→ What the task asks:
The span to repeat in the listing below runs from the line containing "เจ็บป่วยเรื้อรัง รพ.จุฬาฯ ส่งมอบความสุขให้ถึงที่.." to the line containing "สมาคมกีฬาเครื่องบินจำลองและ", inclusive. Repeat it exactly, and only it.

── Records for this task

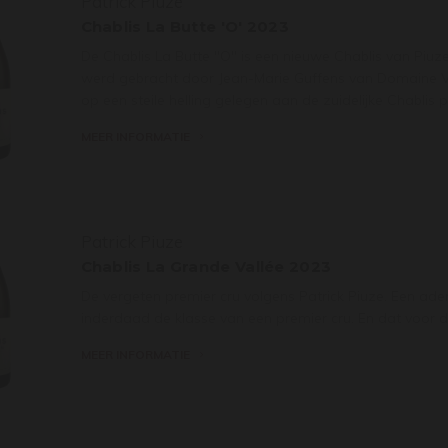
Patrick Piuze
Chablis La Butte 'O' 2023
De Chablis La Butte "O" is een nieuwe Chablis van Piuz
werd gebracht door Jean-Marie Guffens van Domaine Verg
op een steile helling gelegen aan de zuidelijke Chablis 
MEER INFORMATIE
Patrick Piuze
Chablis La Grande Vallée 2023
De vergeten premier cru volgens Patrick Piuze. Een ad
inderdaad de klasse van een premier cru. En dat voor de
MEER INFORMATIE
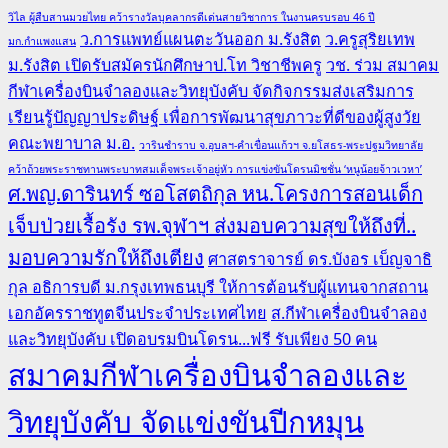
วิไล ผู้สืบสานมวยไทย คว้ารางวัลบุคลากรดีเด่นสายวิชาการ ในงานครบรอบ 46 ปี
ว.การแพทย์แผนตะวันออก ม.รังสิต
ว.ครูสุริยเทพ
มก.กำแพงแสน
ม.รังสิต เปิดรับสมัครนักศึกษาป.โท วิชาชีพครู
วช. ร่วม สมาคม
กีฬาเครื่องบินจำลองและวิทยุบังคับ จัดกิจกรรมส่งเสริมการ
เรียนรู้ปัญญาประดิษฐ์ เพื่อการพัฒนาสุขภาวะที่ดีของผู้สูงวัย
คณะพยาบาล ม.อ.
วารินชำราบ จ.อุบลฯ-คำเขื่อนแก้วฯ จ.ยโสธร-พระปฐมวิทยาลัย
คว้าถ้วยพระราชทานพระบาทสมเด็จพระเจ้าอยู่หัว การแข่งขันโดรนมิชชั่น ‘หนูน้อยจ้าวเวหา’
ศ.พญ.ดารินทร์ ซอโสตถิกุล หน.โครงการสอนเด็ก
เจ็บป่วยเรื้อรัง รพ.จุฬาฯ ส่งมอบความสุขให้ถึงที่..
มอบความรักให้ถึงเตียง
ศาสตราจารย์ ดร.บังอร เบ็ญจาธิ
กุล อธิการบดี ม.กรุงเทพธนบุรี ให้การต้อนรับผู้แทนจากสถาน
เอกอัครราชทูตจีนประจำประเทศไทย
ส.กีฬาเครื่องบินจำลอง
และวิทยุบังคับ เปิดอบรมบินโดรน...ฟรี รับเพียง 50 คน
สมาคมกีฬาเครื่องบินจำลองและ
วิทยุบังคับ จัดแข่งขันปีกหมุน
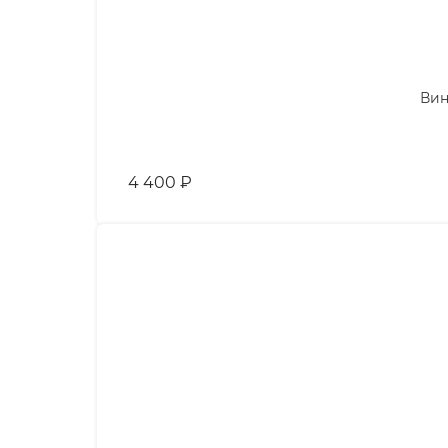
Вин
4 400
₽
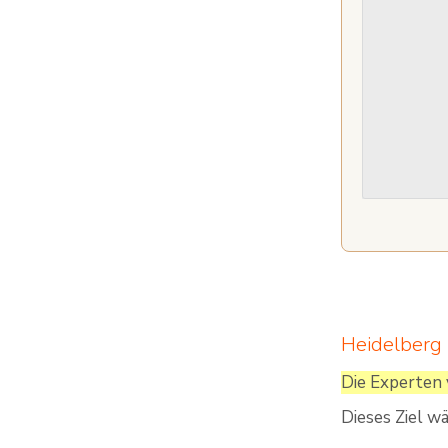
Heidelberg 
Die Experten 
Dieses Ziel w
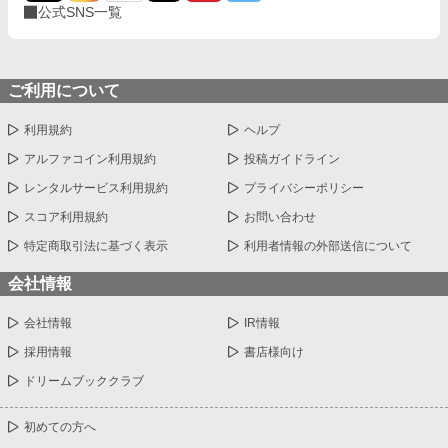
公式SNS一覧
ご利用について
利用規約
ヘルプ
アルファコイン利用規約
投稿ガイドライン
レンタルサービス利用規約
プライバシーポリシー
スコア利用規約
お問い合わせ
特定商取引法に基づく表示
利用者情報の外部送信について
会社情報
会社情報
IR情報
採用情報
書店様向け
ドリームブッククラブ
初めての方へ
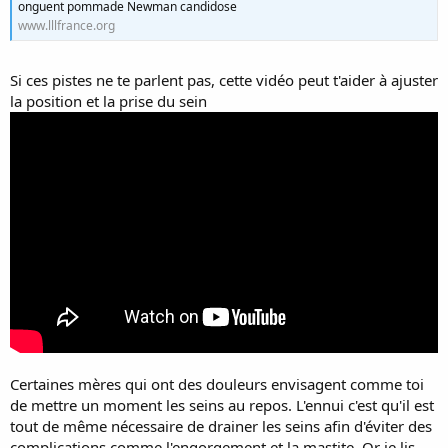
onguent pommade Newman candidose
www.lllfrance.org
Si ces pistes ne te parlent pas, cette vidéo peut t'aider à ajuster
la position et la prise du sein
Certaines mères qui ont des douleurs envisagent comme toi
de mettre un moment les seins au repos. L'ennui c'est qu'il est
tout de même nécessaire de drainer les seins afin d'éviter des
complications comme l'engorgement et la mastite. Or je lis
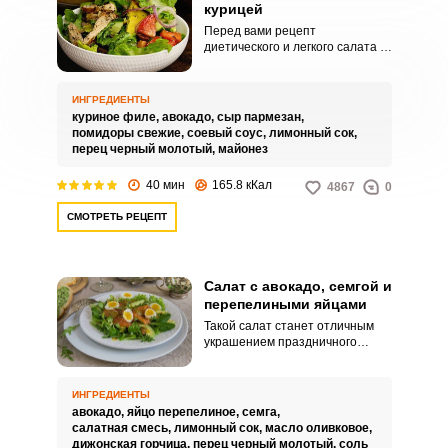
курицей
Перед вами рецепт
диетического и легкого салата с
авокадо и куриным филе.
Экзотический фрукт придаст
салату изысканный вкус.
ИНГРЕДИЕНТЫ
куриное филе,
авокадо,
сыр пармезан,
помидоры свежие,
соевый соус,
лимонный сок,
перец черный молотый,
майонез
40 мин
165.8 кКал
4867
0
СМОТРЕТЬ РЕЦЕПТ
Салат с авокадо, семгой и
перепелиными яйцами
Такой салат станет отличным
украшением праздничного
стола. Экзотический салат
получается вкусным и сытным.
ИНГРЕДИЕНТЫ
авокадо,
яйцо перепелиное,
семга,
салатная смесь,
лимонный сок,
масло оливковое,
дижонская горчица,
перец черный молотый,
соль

────

→ Result below:
เจ็บป่วยเรื้อรัง รพ.จุฬาฯ ส่งมอบความสุขให้ถึงที่..
มอบความรักให้ถึงเตียง
ศาสตราจารย์ ดร.บังอร เบ็ญจาธิ
กุล อธิการบดี ม.กรุงเทพธนบุรี ให้การต้อนรับผู้แทนจากสถาน
เอกอัครราชทูตจีนประจำประเทศไทย
ส.กีฬาเครื่องบินจำลอง
และวิทยุบังคับ เปิดอบรมบินโดรน...ฟรี รับเพียง 50 คน
สมาคมกีฬาเครื่องบินจำลองและ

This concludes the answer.